Navy awards jammer contracts
Washington (UPI) Jul 15, 2010
The U.S. Navy awarded four contracts linked to the development of next generation jammer electronic warfare system pod worth a total of $168 million, The Navy Times reported.
It said the contracts were given to ITT, Raytheon, Northrop Grumman and BAE Systems. Under the deals the companies will develop prototypes "of what a jammer capable of defeating 21st-century air defense radars should look like," The Navy Times reported.
The new jammer is expected to replace the ALQ-99 tactical jamming system that protects U.S. aircraft from enemy missiles. It is understood that the U.S. Navy is planning to invest $4 billion in the development of a next generation jammer.
ITT is said to be working with the Boeing Phantom Works unit in St. Louis for the production of the prototype.
The ALQ-99 jamming system has been widely used, mounted on everything from the U.S. Air Force's now-retired EF-111 Raven to the U.S. Navy and Marine Corps' EA-6B Prowler and the Navy's EA-18G Growler electronic warfare jets, military experts say.
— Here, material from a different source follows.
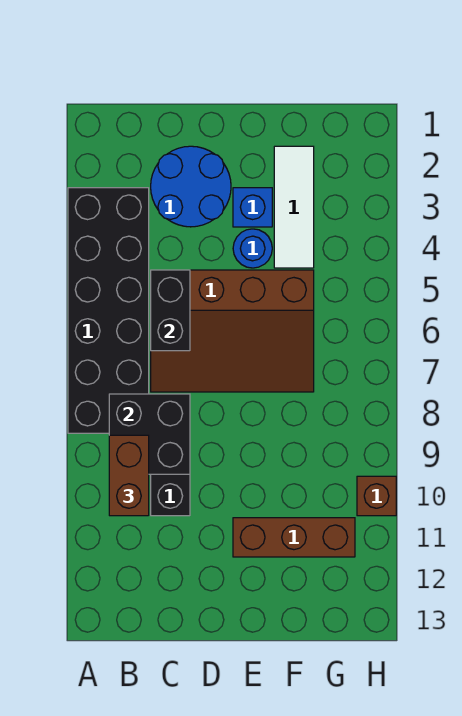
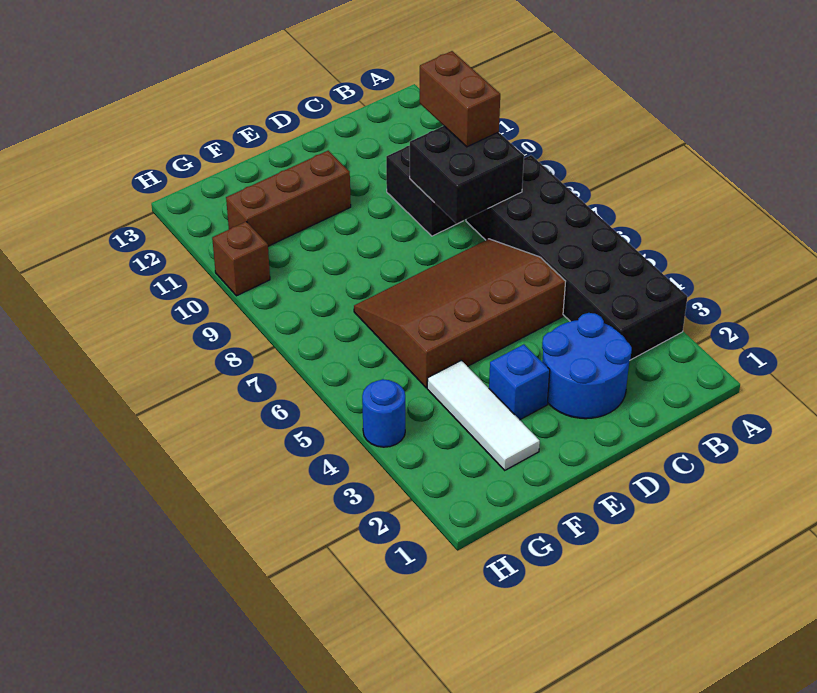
black 1x2 brick [151,270,190,351] -> none
blue 1x1 round brick [233,229,272,268] -> blue 1x1 round brick moved to [362,379,405,447]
The old system is capable of intercepting, automatically processing and jamming received radio frequency signals. It can also detect and locate the origin of those signals.
Earlier this year, BAE and Cobham formed a strategic alliance that would work on the project, combining their expertise in electronic warfare, electronic attack, suppression of enemy air defenses and irregular warfare support to ground forces.
Electronic warfare planes are widely used in modern-day combat operations.
"The development and potential proliferation of new anti-aircraft radar missiles by nations such as China and Russia have prompted the Pentagon to look at a variety of ways to meet 21st-century anti-aircraft threats," The Navy Times said.
What's more, with roadside bombs on the rise in Afghanistan, and the Taliban increasingly relying on cell phone and radios for communications, the U.S. forces deployed there are eager to update their aging jamming weapons.
Proposed solutions being considered by the Pentagon range from developing "better jamming and countermeasure gear to developing stealthy, long-range unmanned aircraft that can hit targets that are heavily defended by modern air defense networks."
The U.S. Air Force is also developing a new system for locating enemy satellite jammers. According to a U.S. Navy report issued last year, the U.S. military's airborne electronic attack weapons were considered useless against Russian S-400 integrated air defense systems currently being exported in the international market.
"The aging ALQ-99 (tactical jamming system) lacks the capability to match today's complex integrated air defense, communication, data link and non-traditional radio frequency threats," the document warned, underscoring the need for new generation jammer systems.